■ **Your objective**
Write out the data again in full, keeping every character the same.

Stored data entries
::::

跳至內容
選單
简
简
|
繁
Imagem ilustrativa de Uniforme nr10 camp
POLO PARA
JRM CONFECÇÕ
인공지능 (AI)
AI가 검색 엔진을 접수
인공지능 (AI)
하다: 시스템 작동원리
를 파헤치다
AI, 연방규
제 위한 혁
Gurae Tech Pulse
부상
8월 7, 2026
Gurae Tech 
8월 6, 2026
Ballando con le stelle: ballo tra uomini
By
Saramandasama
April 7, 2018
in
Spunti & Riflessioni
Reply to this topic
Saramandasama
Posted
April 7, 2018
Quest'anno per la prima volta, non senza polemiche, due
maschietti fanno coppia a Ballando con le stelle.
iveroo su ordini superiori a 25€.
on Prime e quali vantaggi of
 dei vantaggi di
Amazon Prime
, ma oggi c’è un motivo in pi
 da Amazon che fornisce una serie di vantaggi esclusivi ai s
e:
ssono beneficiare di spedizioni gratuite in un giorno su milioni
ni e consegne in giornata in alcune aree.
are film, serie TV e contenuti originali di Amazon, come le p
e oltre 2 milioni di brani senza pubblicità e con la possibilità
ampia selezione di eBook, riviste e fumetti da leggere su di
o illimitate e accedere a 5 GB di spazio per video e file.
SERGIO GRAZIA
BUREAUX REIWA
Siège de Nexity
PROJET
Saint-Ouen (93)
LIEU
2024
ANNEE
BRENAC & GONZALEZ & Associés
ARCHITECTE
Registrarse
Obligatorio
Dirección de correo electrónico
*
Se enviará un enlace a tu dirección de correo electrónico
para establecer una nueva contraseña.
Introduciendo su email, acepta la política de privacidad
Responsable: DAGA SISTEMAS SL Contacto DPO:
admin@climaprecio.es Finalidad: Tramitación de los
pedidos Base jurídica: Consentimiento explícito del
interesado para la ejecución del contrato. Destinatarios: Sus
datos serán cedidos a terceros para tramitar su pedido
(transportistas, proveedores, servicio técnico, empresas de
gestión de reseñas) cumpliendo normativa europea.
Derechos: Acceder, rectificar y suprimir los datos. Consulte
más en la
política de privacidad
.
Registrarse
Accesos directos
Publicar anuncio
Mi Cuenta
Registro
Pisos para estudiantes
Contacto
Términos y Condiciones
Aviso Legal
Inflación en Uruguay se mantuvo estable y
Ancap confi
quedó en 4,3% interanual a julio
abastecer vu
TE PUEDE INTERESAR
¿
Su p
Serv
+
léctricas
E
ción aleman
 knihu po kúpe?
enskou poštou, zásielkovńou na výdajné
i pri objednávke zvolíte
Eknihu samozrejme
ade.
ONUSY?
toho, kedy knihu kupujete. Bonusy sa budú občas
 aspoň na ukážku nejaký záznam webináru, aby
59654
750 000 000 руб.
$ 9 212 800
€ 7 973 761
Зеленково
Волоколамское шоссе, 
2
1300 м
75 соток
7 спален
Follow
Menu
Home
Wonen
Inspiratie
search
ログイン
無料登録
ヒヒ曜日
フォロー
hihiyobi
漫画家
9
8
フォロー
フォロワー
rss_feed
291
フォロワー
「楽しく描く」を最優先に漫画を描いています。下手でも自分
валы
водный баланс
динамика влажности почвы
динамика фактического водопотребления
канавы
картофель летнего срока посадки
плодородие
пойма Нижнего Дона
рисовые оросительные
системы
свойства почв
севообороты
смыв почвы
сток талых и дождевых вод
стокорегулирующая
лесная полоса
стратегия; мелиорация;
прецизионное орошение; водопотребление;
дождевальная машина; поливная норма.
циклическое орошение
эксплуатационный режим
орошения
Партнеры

::::

■ **Your response**
跳至內容
選單
简
简
|
繁
Imagem ilustrativa de Uniforme nr10 camp
POLO PARA
JRM CONFECÇÕ
인공지능 (AI)
AI가 검색 엔진을 접수
인공지능 (AI)
하다: 시스템 작동원리
를 파헤치다
AI, 연방규
제 위한 혁
Gurae Tech Pulse
부상
8월 7, 2026
Gurae Tech 
8월 6, 2026
Ballando con le stelle: ballo tra uomini
By
Saramandasama
April 7, 2018
in
Spunti & Riflessioni
Reply to this topic
Saramandasama
Posted
April 7, 2018
Quest'anno per la prima volta, non senza polemiche, due
maschietti fanno coppia a Ballando con le stelle.
iveroo su ordini superiori a 25€.
on Prime e quali vantaggi of
 dei vantaggi di
Amazon Prime
, ma oggi c’è un motivo in pi
 da Amazon che fornisce una serie di vantaggi esclusivi ai s
e:
ssono beneficiare di spedizioni gratuite in un giorno su milioni
ni e consegne in giornata in alcune aree.
are film, serie TV e contenuti originali di Amazon, come le p
e oltre 2 milioni di brani senza pubblicità e con la possibilità
ampia selezione di eBook, riviste e fumetti da leggere su di
o illimitate e accedere a 5 GB di spazio per video e file.
SERGIO GRAZIA
BUREAUX REIWA
Siège de Nexity
PROJET
Saint-Ouen (93)
LIEU
2024
ANNEE
BRENAC & GONZALEZ & Associés
ARCHITECTE
Registrarse
Obligatorio
Dirección de correo electrónico
*
Se enviará un enlace a tu dirección de correo electrónico
para establecer una nueva contraseña.
Introduciendo su email, acepta la política de privacidad
Responsable: DAGA SISTEMAS SL Contacto DPO:
admin@climaprecio.es Finalidad: Tramitación de los
pedidos Base jurídica: Consentimiento explícito del
interesado para la ejecución del contrato. Destinatarios: Sus
datos serán cedidos a terceros para tramitar su pedido
(transportistas, proveedores, servicio técnico, empresas de
gestión de reseñas) cumpliendo normativa europea.
Derechos: Acceder, rectificar y suprimir los datos. Consulte
más en la
política de privacidad
.
Registrarse
Accesos directos
Publicar anuncio
Mi Cuenta
Registro
Pisos para estudiantes
Contacto
Términos y Condiciones
Aviso Legal
Inflación en Uruguay se mantuvo estable y
Ancap confi
quedó en 4,3% interanual a julio
abastecer vu
TE PUEDE INTERESAR
¿
Su p
Serv
+
léctricas
E
ción aleman
 knihu po kúpe?
enskou poštou, zásielkovńou na výdajné
i pri objednávke zvolíte
Eknihu samozrejme
ade.
ONUSY?
toho, kedy knihu kupujete. Bonusy sa budú občas
 aspoň na ukážku nejaký záznam webináru, aby
59654
750 000 000 руб.
$ 9 212 800
€ 7 973 761
Зеленково
Волоколамское шоссе, 
2
1300 м
75 соток
7 спален
Follow
Menu
Home
Wonen
Inspiratie
search
ログイン
無料登録
ヒヒ曜日
フォロー
hihiyobi
漫画家
9
8
フォロー
フォロワー
rss_feed
291
フォロワー
「楽しく描く」を最優先に漫画を描いています。下手でも自分
валы
водный баланс
динамика влажности почвы
динамика фактического водопотребления
канавы
картофель летнего срока посадки
плодородие
пойма Нижнего Дона
рисовые оросительные
системы
свойства почв
севообороты
смыв почвы
сток талых и дождевых вод
стокорегулирующая
лесная полоса
стратегия; мелиорация;
прецизионное орошение; водопотребление;
дождевальная машина; поливная норма.
циклическое орошение
эксплуатационный режим
орошения
Партнеры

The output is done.